A recent study from the Consumer Product Safety Commission estimates that more than 15,000 injuries occur during November and December because of unsafe holiday decorations.
Before you box up your Christmas ornaments for good, pediatrician Dr. LeAnn Kridelbaugh suggests simply following some basic safety guidelines to prevent household accidents. Here's what you need to know:
If possible, secure the tree to the wall like you would any other piece of furniture that could topple over. (Tip: install eye hooks into the walls on either side of the tree, then string clear fishing line through the eye hooks and around the tree.)
- Real trees: If you're purchasing a natural tree, make sure it's as fresh as possible by bending branches to ensure they don't snap and testing that needles don't fall off readily at a slight touch. Ideally, the base of the trunk is sticky from sap, another indicator of freshness. Once you get the tree home, make sure it's in a sturdy stand that's rated for the tree's size. Place it where foot traffic won't knock it over, and be sure to water it regularly so it doesn't dry out, which can cause fires.
- Artificial trees: Older artificial trees may contain lead, a common stabilizer used in PVC plastic. Contact the manufacturer of yours for more details, or replace it with a polyethylene tree.
2. Lights and ornaments
Small ornaments, light bulbs, and other tiny decorations pose a choking hazard if swallowed by small children, as these items may block the airway. Make sure that small items are placed well above reach, in lieu of bigger, softer ornaments that can be placed near the bottom. Unfortunately, that includes string lights and garland on your tree. It might not be aesthetically pleasing to forgo twinkle lights at the base of your tree, but make sure that no child under 4 years of age can pull the string and potentially topple the tree.

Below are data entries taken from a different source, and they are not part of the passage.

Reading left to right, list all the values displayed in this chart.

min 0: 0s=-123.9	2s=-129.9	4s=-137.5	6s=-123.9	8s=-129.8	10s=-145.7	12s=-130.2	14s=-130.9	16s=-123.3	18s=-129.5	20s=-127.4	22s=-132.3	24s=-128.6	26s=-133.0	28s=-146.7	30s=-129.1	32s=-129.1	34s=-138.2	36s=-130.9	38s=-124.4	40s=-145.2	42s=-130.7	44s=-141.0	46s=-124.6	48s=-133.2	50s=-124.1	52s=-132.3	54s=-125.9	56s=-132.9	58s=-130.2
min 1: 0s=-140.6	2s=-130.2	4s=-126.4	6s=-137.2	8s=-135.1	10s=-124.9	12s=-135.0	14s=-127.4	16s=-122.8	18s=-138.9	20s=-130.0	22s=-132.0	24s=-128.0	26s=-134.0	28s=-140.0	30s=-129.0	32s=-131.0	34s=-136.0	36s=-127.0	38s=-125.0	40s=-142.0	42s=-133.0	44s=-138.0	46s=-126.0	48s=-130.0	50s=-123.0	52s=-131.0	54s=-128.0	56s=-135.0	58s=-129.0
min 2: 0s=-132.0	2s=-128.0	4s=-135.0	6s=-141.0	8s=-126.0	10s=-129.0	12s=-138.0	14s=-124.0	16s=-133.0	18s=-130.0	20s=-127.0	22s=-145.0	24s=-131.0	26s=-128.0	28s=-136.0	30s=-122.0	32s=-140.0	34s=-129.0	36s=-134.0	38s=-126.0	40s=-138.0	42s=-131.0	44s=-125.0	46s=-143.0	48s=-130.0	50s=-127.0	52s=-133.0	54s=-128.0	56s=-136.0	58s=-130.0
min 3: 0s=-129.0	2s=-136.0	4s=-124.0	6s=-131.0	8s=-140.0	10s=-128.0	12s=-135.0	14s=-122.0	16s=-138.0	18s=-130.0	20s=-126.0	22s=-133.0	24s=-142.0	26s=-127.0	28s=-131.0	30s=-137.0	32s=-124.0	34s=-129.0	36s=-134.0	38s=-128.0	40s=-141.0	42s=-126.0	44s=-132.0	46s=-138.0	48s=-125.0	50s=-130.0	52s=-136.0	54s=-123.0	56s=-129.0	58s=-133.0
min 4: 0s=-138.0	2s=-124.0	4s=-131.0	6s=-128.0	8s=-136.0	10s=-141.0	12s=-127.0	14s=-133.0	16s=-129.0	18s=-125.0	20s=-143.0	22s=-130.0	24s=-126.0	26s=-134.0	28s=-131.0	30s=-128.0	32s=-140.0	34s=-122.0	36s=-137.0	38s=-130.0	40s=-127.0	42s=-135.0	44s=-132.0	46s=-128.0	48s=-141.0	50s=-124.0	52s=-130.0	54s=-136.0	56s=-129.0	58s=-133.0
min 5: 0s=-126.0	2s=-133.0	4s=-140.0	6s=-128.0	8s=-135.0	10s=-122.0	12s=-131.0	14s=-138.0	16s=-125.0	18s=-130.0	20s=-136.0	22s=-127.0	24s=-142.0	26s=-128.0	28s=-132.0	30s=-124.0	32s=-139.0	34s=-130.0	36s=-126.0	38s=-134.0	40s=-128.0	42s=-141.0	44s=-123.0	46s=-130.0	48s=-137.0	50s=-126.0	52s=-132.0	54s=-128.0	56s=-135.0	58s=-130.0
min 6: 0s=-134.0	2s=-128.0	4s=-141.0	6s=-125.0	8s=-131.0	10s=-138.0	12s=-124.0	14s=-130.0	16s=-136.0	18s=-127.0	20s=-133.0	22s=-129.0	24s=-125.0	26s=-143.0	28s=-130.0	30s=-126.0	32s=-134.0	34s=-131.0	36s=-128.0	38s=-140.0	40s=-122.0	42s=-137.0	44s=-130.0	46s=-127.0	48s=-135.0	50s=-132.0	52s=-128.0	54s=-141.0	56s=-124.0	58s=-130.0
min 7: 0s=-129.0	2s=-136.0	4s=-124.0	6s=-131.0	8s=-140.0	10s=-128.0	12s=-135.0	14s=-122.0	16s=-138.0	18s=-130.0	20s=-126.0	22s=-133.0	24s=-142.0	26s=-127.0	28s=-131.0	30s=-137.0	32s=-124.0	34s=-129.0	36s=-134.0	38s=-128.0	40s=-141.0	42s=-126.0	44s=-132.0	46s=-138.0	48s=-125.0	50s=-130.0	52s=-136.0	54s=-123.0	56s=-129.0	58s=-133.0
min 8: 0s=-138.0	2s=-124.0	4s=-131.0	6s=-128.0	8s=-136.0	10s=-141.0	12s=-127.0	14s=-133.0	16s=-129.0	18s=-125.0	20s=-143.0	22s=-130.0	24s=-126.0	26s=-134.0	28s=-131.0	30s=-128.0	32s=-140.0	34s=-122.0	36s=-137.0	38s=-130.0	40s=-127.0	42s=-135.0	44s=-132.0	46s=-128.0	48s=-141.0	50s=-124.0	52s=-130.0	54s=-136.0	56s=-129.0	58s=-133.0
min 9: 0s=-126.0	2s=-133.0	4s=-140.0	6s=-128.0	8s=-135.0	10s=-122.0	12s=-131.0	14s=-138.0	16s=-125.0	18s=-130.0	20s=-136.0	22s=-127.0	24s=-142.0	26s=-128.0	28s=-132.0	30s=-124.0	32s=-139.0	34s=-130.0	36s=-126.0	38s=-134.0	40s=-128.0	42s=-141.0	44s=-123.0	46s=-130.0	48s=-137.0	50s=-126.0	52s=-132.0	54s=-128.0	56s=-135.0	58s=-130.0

A festive table runner might add warmth to your dining room, but be warned – kids love to yank on them, which could send glassware, plates, and hot food flying.
4. Seasonal plants
Beware of poisonous plants like holly, mistletoe, and amaryllis. Contrary to popular belief, poinsettias are only slightly poisonous — although its leaves and sap can cause gastrointestinal distress and skin irritation. To be safe, keep all plants out of reach of children and pets.
Pine-scented candles and Hanukkah menorahs are holiday mainstays, but as you do all year round, use them with caution. Never leave them unattended, and make sure they are well out of reach of children.
6. Presents and packaging
One of the joys of Santa is that most gifts are hidden away in a closet somewhere until they are to be unwrapped Christmas morning with adult supervision. If you do, however, plan to keep wrapped gifts under the tree, remember that ribbons and bows can be choking or suffocation hazards. And, as your kids open their presents, keep an eye on foam peanuts and twist ties often used to secure dolls and action figures.
When choosing gifts, always check the toy's intended age range listed on the packaging, and follow the manufacturer's guidelines. Keep toys meant for older kids away from infants and younger children. Buy dolls or stuffed animals with eyes that are sewn on, rather than plastic ones, which tend to fall off and can quickly become a choking hazard.